Pelaku industri kelapa sawit meminta agar pemerintah mendorong ekspor produk hasil olahan minyak sawit mentah atau crude palm oil (CPO) ke pasar ritel di Rusia, melalui kerja sama perdagangan antar pemerintah.

Dalam Festival Indonesia – Moscow 2019 terungkap bahwa ekspor produk CPO dari Indonesia ke Rusia yang mencapai 800.000 ton/tahun tidak digunakan untuk konsumsi rumah tangga.

Direktur Eksekutif Gabungan Industri Minyak Nabati Indonesia (Gimni) Sahat Sinaga mengatakan selama ini penggunaan hanya sebatas untuk industri konfeksioneri.

“Industri di sini ternyata tidak promosi minyak ini dijual di pasar.

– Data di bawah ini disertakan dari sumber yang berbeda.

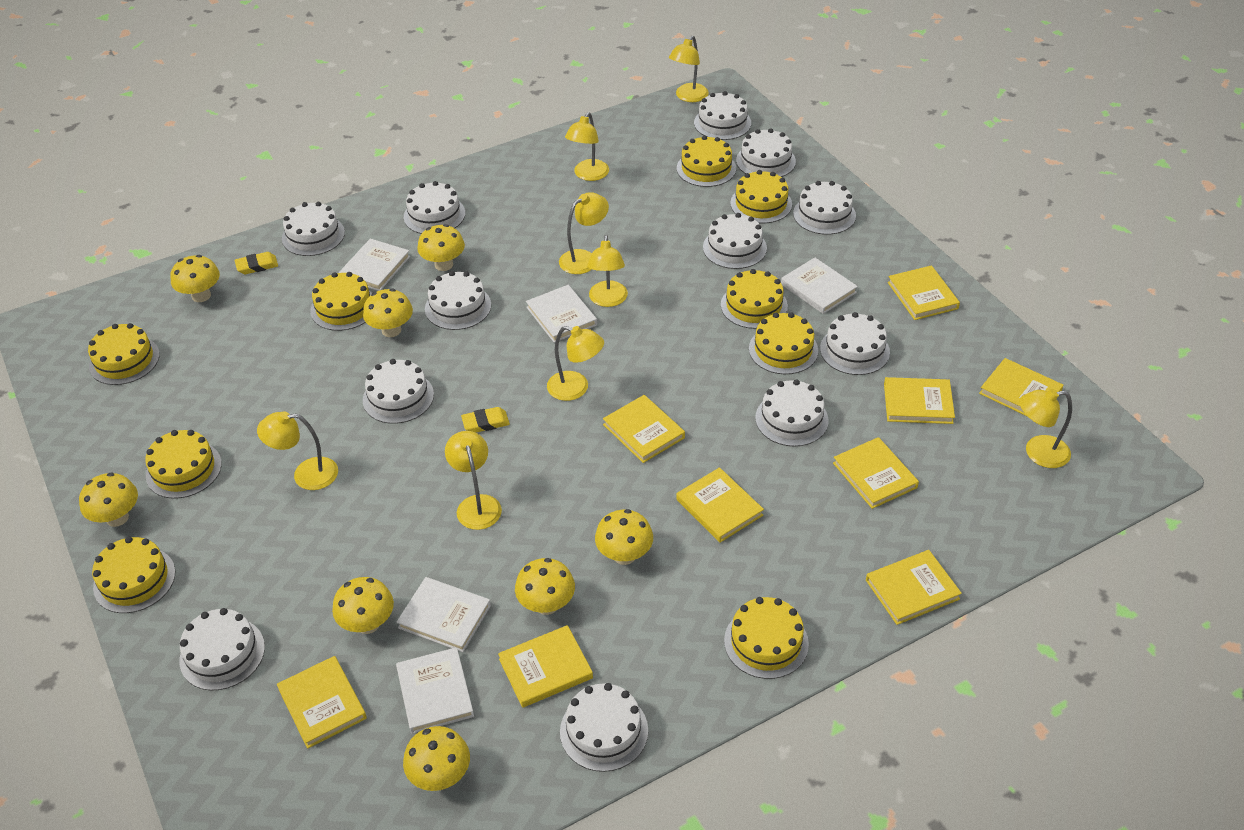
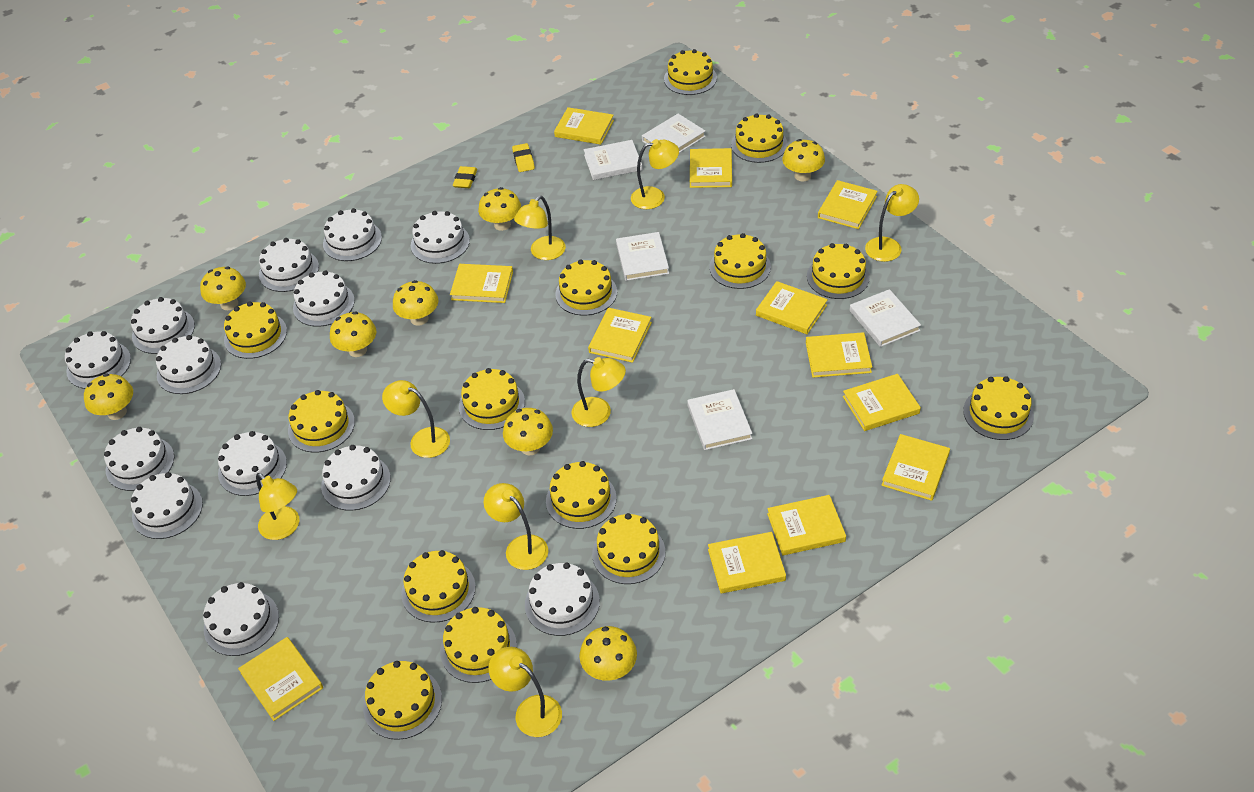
white cake: [179,608,265,690] [282,202,345,256] [363,359,434,424] [404,181,465,234] [425,271,491,330] [560,683,648,772] [694,91,751,140] [703,213,767,269] [736,128,796,177] [755,379,829,446] [793,181,856,235] [820,312,890,375] = 12 -> [65,331,131,389] [104,427,174,491] [131,297,195,354] [131,472,203,539] [156,335,221,394] [203,582,279,656] [218,431,287,496] [259,238,319,292] [293,270,355,327] [321,445,391,511] [323,208,382,261] [411,211,470,264] [525,562,600,636] = 13
yellow book: [277,656,367,749] [498,625,593,708] [603,395,685,463] [676,467,764,543] [833,437,919,509] [866,550,962,625] [884,377,955,424] [888,265,960,320] [979,358,1064,417] = 9 -> [238,637,323,721] [450,264,513,303] [554,107,614,145] [588,308,652,363] [690,148,732,188] [708,532,786,593] [756,281,828,334] [767,495,846,555] [806,332,872,378] [818,180,878,229] [843,374,921,431] [881,434,950,501] = 12
yellow cake: [88,323,160,385] [92,537,175,613] [145,430,222,499] [310,272,372,331] [677,135,736,187] [721,269,788,329] [724,597,809,679] [730,170,792,223] [749,312,818,374] = 9 -> [224,302,287,359] [288,390,355,452] [363,661,442,740] [401,550,476,622] [440,607,517,683] [459,368,525,430] [546,461,617,529] [555,260,617,315] [592,513,665,584] [664,49,717,95] [709,233,771,289] [731,113,788,163] [807,243,870,299] [963,376,1034,440] = 14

Jadi ekspor kita yang kemari dipakai oleh industri untuk konfeksioneri, speciality fat, margarin, sabun tapi tidak dijual ritel,” katanya. Minggu (5/7).

Dia menilai Rusia bisa menjadi ceruk pasar tambahan untuk devisa dengan mengekspor CPO bagi keperluan rumah tangga. Saat ini, pemakaian CPO di Rusia tersebut sebesar 1,1 juta ton per tahun yang 74,5% di antaranya dipasok dari Indonesia dan sisanya dari Malaysia dan Belanda.

Dengan tambahan konsumsi pasar ritel, Sahad optimistis ekspor bisa naik sekitar 200.000 ton-300.000 ton menjadi 1,1 juta ton khusus dari Indonesia. Hal ini bisa terlaksana apabila kedua belah pemerintah melakukan perjanjian dagang.

“Ini yang mulai harus kita terobos. Caranya adalah goverment to goierment. Pemerintah sini selalu bilang minyak sawit jelek sehingga industri ritel takut membeli,” katanya.

Setidaknya, lanjut Sahat, G2G akan memakan waktu 8 bulan sehingga baru tahun depan industri bisa mengekspor minyak sawit untuk ritel. Selain itu, Gimni juga telah melakukan perjanjian riset dengan peneliti setempat untuk melawan kampanye negatif.

Kementerian Perdagangan mengatakan siap memfasili tasi pembukaan pasar ekspor minyak kelapa sawit mentah (CPO) dan produk turunannya melalui kerja sama dagang maupun ekonomi komprehensif dengan Rusia.

Sekretaris Jenderal Kementerian Perdagangan Karyanto Suprih menyebutkan, Ke-mendag sedang berupaya menjajaki pasar ekspor Rusia dengan cara menggelar pakta kerja sama melalui Eurasian Economic Union (EAEU).

“Kami sudah melakukan penjajakan awal untuk melakukan kerja sama dengan EAEU, di mana di dalamnya terdapat Rusia. Harapan kami,, dengan adanya kerja sama dengan EAEU, pasar ekspor Indonesia makin terbuka, salah satunya untuk produk CPO,” ujarnya kepada Bisnis, Senin (8/5).

Selain mengupayakan pakta kerja sama tersebut, pemerintah Indonesia juga berupaya melakukan pendekatan secara bilateral dengan pemerintah Rusia agar produk Indonesia dapat masuk ke negara tersebut.

Dia mengakui, produk ekspor Indonesia seperti perikanan, makanan dan minuman serta CPO cukup diminati oleh konsumen Rusia. Hal itu, menurutnya, akan memberikan peluang bagi RI untuk mendongkrak kinerja ekspornya.

Di sisi lain, ekonom Universitas Indonesia Fithra Faisal menyebutkan, Rusia merupakan pasar yang menjanjikan untuk produk CPO RI. Terlebih, lanjutnya, Rusia tidak bergabung dengan Uni Eropa yang saat ini gencar melakukan pembatasan impor dan kampanye negatif terhadap CPO. Hal itu membuat, peluang RI untuk memaksimalkan pasar negara tersebut masih sangat terbuka.

“Hampir sama dengan Afrika, Rusia dan negara Eropa Timur lain memilki potensi yang menjanjikan bagi produk ekspor kita. Pembukaan kerja sama dagang dengan negara-negara itu sangat penting untuk mengurangi hambatan dagang berupa tarif yang tinggi.”